My recommendation is just to play Bloodbowl 2 again. It’s even on sale.
So… what are you playing?
(Featured image is a screenshot of Steam’s weighting of the various reviews of the game. Screenshot taken by the author.)
I’ve been enjoying Ancient Dungeon VR on the Quest — roguelike dungeon-crawler with pixelated graphic style, basic but very fun. Unfortunately all the slashing and dagger-throwing has aggravated my tennis elbow (which I got originally from too much bow-and-arrowing in “In Death Unchained” VR) — you don’t see this aspect of VR mentioned much in mainstream articles.Report
The death of the Metaverse inspired literally dozens of takes on the twitter but my favorite one of them pointed out that VR’s killer ap should be something like Wheel of Fortune. Hell, maybe make it multiplayer as well so you can play with friends.
Spin the wheel. Guess a consonant. Buy a vowel.
Would *I* want a game like this? Heck no.

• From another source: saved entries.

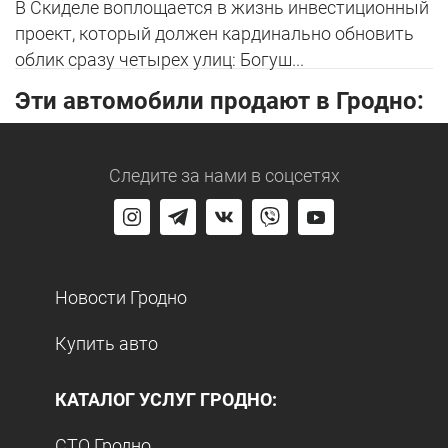
В Скиделе воплощается в жизнь инвестиционный
проект, который должен кардинально обновить
облик сразу четырех улиц: Богуш...
Эти автомобили продают в Гродно:
Следите за нами
в соцсетях
Новости Гродно
Купить авто
КАТАЛОГ УСЛУГ ГРОДНО:
СТО Гродно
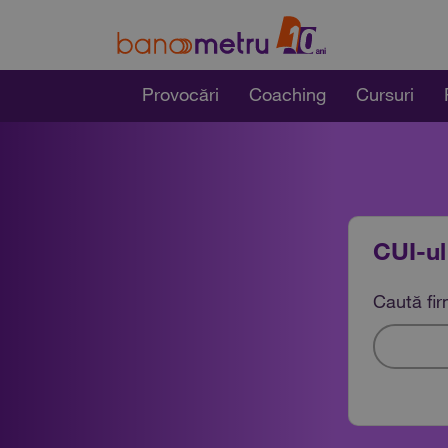
Provocări
Coaching
Cursuri
CUI-ul
Caută fi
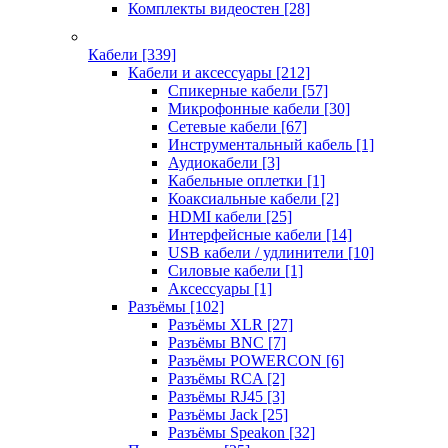
Комплекты видеостен
[28]
Кабели
[339]
Кабели и аксессуары
[212]
Спикерные кабели
[57]
Микрофонные кабели
[30]
Сетевые кабели
[67]
Инструментальный кабель
[1]
Аудиокабели
[3]
Кабельные оплетки
[1]
Коаксиальные кабели
[2]
HDMI кабели
[25]
Интерфейсные кабели
[14]
USB кабели / удлинители
[10]
Силовые кабели
[1]
Аксессуары
[1]
Разъёмы
[102]
Разъёмы XLR
[27]
Разъёмы BNC
[7]
Разъёмы POWERCON
[6]
Разъёмы RCA
[2]
Разъёмы RJ45
[3]
Разъёмы Jack
[25]
Разъёмы Speakon
[32]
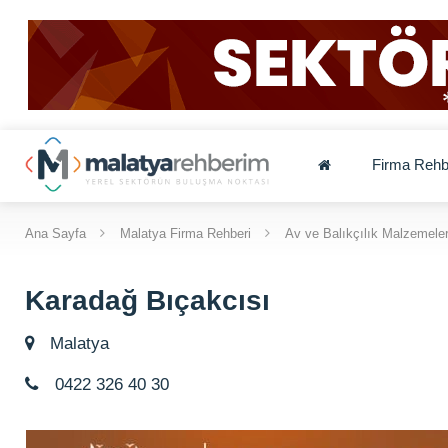
Firma Rehb
Ana Sayfa
Malatya Firma Rehberi
Av ve Balıkçılık Malzemeler
Karadağ Bıçakcısı
Malatya
0422 326 40 30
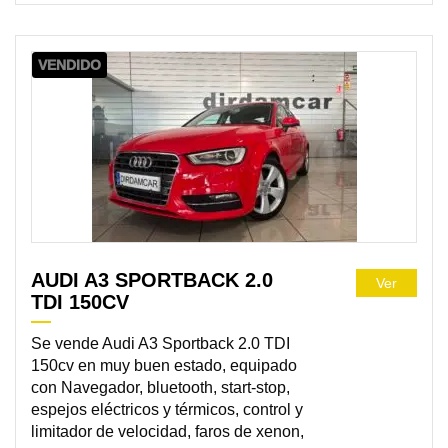
VENDIDO
AUDI A3 SPORTBACK 2.0
Ver
TDI 150CV
Se vende Audi A3 Sportback 2.0 TDI
150cv en muy buen estado, equipado
con Navegador, bluetooth, start-stop,
espejos eléctricos y térmicos, control y
limitador de velocidad, faros de xenon,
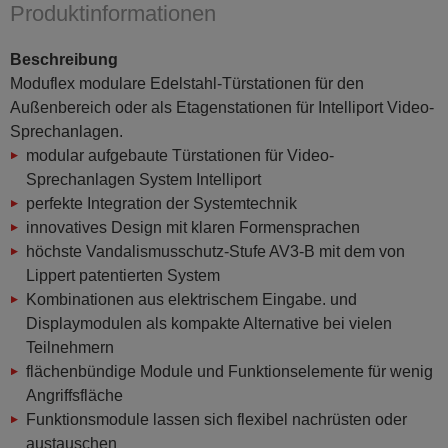
Produktinformationen
Beschreibung
Moduflex modulare Edelstahl-Türstationen für den
Außenbereich oder als Etagenstationen für Intelliport Video-
Sprechanlagen.
modular aufgebaute Türstationen für Video-
Sprechanlagen System Intelliport
perfekte Integration der Systemtechnik
innovatives Design mit klaren Formensprachen
höchste Vandalismusschutz-Stufe AV3-B mit dem von
Lippert patentierten System
Kombinationen aus elektrischem Eingabe. und
Displaymodulen als kompakte Alternative bei vielen
Teilnehmern
flächenbündige Module und Funktionselemente für wenig
Angriffsfläche
Funktionsmodule lassen sich flexibel nachrüsten oder
austauschen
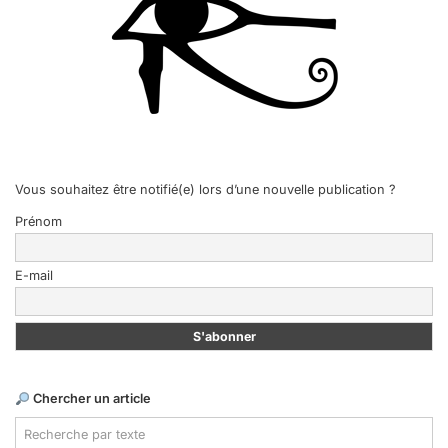
Vous souhaitez être notifié(e) lors d’une nouvelle publication ?
Prénom
E-mail
Chercher un article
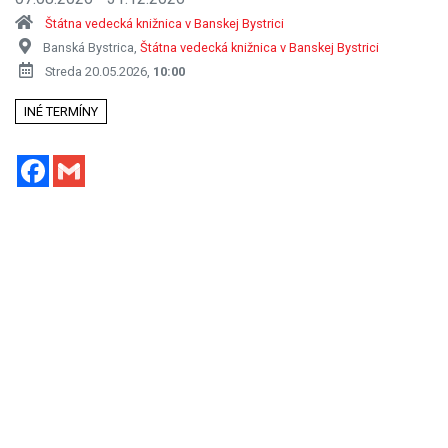
Štátna vedecká knižnica v Banskej Bystrici
Banská Bystrica,
Štátna vedecká knižnica v Banskej Bystrici
Streda 20.05.2026,
10:00
INÉ TERMÍNY
Facebook
Gmail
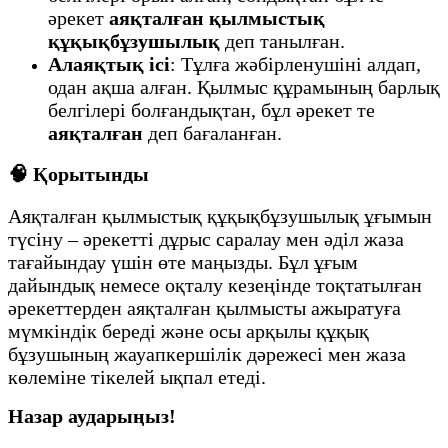
әрекет
аяқталған қылмыстық
құқықбұзушылық
деп танылған.
Алаяқтық ісі
: Тұлға жәбірленушіні алдап,
одан ақша алған. Қылмыс құрамының барлық
белгілері болғандықтан, бұл әрекет те
аяқталған
деп бағаланған.
🧠 Қорытынды
Аяқталған қылмыстық құқықбұзушылық ұғымын
түсіну – әрекетті дұрыс саралау мен әділ жаза
тағайындау үшін өте маңызды. Бұл ұғым
дайындық немесе оқталу кезеңінде тоқтатылған
әрекеттерден аяқталған қылмысты ажыратуға
мүмкіндік береді және осы арқылы құқық
бұзушының жауапкершілік дәрежесі мен жаза
көлеміне тікелей ықпал етеді.
Назар аударыңыз!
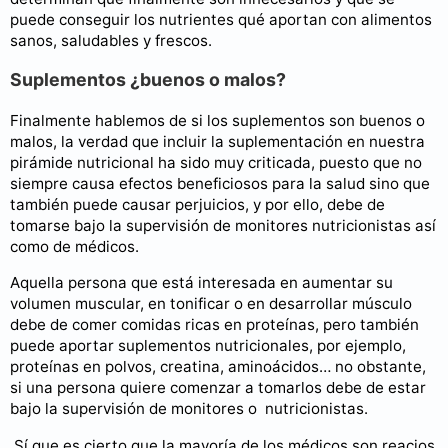
puede conseguir los nutrientes qué aportan con alimentos
sanos, saludables y frescos.
Suplementos ¿buenos o malos?
Finalmente hablemos de si los suplementos son buenos o
malos, la verdad que incluir la suplementación en nuestra
pirámide nutricional ha sido muy criticada, puesto que no
siempre causa efectos beneficiosos para la salud sino que
también puede causar perjuicios, y por ello, debe de
tomarse bajo la supervisión de monitores nutricionistas así
como de médicos.
Aquella persona que está interesada en aumentar su
volumen muscular, en tonificar o en desarrollar músculo
debe de comer comidas ricas en proteínas, pero también
puede aportar suplementos nutricionales, por ejemplo,
proteínas en polvos, creatina, aminoácidos… no obstante,
si una persona quiere comenzar a tomarlos debe de estar
bajo la supervisión de monitores o nutricionistas.
Sí que es cierto que la mayoría de los médicos son reacios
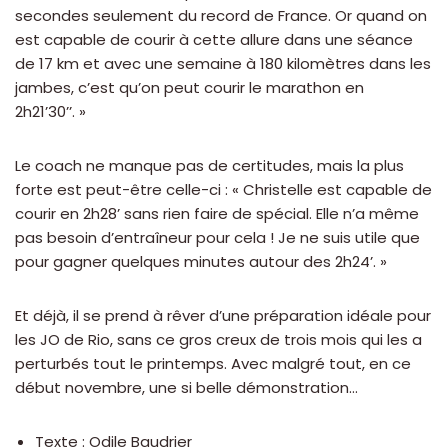
secondes seulement du record de France. Or quand on
est capable de courir à cette allure dans une séance
de 17 km et avec une semaine à 180 kilomètres dans les
jambes, c’est qu’on peut courir le marathon en
2h21’30’’. »
Le coach ne manque pas de certitudes, mais la plus
forte est peut-être celle-ci : « Christelle est capable de
courir en 2h28’ sans rien faire de spécial. Elle n’a même
pas besoin d’entraîneur pour cela ! Je ne suis utile que
pour gagner quelques minutes autour des 2h24’. »
Et déjà, il se prend à rêver d’une préparation idéale pour
les JO de Rio, sans ce gros creux de trois mois qui les a
perturbés tout le printemps. Avec malgré tout, en ce
début novembre, une si belle démonstration…
Texte : Odile Baudrier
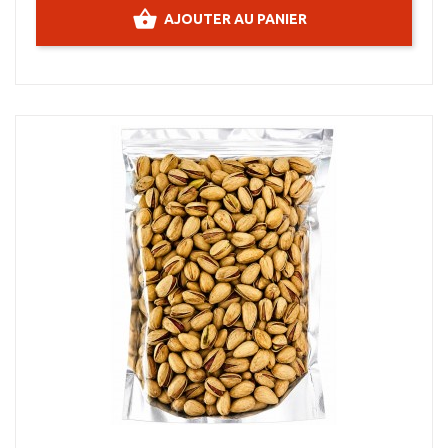
AJOUTER AU PANIER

But they’re not trying to get me to buy a VR helmet. Letting boomers show up on their favorite game show? That would sell millions of the silly things.Report
I suspect the whole Metaverse thing and the Ready Player One stuff has given a lot of normies the wrong idea about what VR is. “Put this thing on and you can be spinning the wheel with Pat Sajak!” is definitely a more enticing pitch. But there’s a high barrier to surmount — most of my (non-gamer) friends see it as an oddity and aren’t even interested to try it.Report
I’m as disappointed as you are. I was tentatively hopeful when, at the end of 2022, Cyanide pushed the release date back to mid-February 2023. “Oh good, they’re going to improve the AI!” I thought.
Nope.
Graphics-wise, the game looks fantastic. but the news from the closed Beta was disappointing. I’m left with hoping that BB3 gets the “No Man’s Sky” treatment and gets quietly updated/improved well after release, making an actually pretty good game. I won’t be holding my breath.
Meanwhile, XCOM2’s LWotC mod (playing on Normal difficulty while I figure everything out, with the Chosen themselves sent “on vacation”) has been fun, so I’ll keep playing that.Report
There’s not much that they can do against that accusation, though. A buggy release or whatever, you can promise that the patches are on the way. But too many microtransactions?
Anyway, they might not need the product to be popular. If you have the microtransactions structured well enough, all you need is a few thousand people to be willing to pay a fortune, and the product will be a financial success. And Warhammer is a proven seller.Report
True enough, I guess. If you rely on the whales who spend $300 on the game, it doesn’t matter if you miss out on 9 people willing to spend $30 on it.
Apparently they’ve fixed the majority of the worst bugs from the first week or so of the pre-launch and people in the discussion pages are saying “it’s a lot better than it was” with a particularly optimistic person saying that in-game transactions are moving from egregiously greedy to merely irritating.
Nobody is talking about the strength of single-player, though.Report
It’s a good sign that users are feeling less accosted by the advertising.
My thinking is, today’s money may come from the whales, but tomorrow’s money comes from building up the franchise and the creators’ reputations. Games aren’t Disneyland; you don’t have to maximize revenue from a fixed number of attendees.Report
Gaming as a Service strikes me as a very good way to make money today and go bankrupt tomorrow.
See, for example, what happened with Avengers. One of the biggest money-makers in movie history, one of the biggest franchises, and it was within months of the movie coming out.
They came out with a GaaS game for it and…
Well, they forgot to make it fun.
If you put too much effort into maximizing advertising and monetization and figuring out the exact sweet spot for the price point… well, you might do very well for yourself and your company.